Could you put the lines from the one containing "here’s where I" through the last line of the entries, both ends included, into a Markdown table with the columns Row and Line, leaving out blank lines?

____ Given records

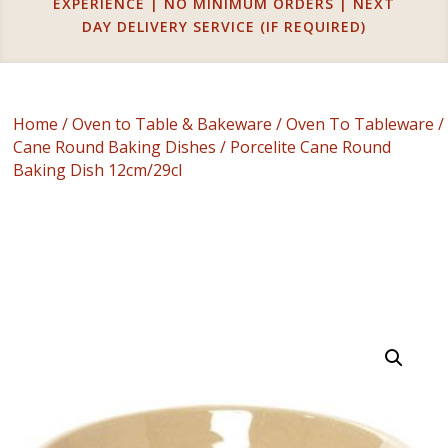
EXPERIENCE | NO MINIMUM ORDERS | NEXT
DAY DELIVERY SERVICE (IF REQUIRED)
Home
/
Oven to Table & Bakeware
/
Oven To Tableware
/
Cane Round Baking Dishes
/ Porcelite Cane Round
Baking Dish 12cm/29cl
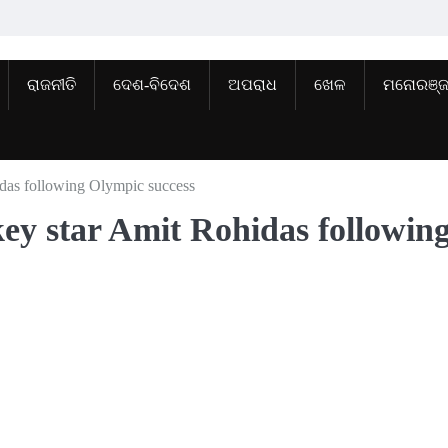
ରାଜନୀତି
ଦେଶ-ବିଦେଶ
ଅପରାଧ
ଖେଳ
ମନୋରଞ୍
hidas following Olympic success
ckey star Amit Rohidas followin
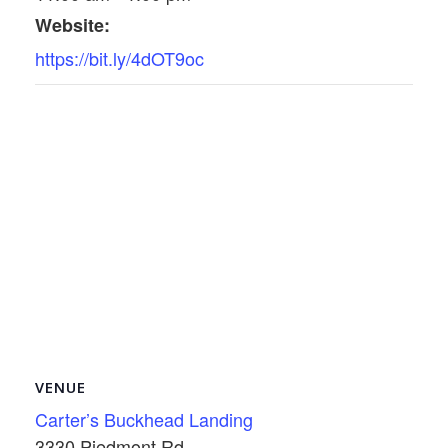
Website:
https://bit.ly/4dOT9oc
VENUE
Carter’s Buckhead Landing
3330 Piedmont Rd.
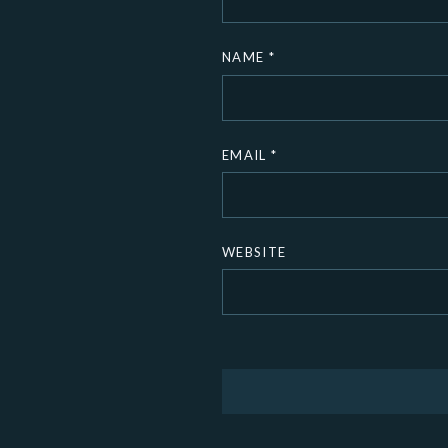
NAME
*
EMAIL
*
WEBSITE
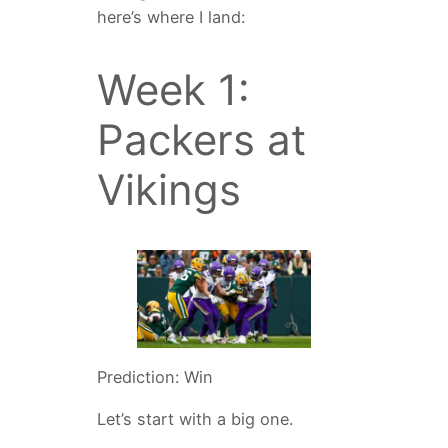
here’s where I land:
Week 1:
Packers at
Vikings
Prediction: Win
Let’s start with a big one.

________

* Written answer:
| Row | Line |
|---|---|
| 1 | here’s where I land: |
| 2 | Week 1: |
| 3 | Packers at |
| 4 | Vikings |
| 5 | Prediction: Win |
| 6 | Let’s start with a big one. |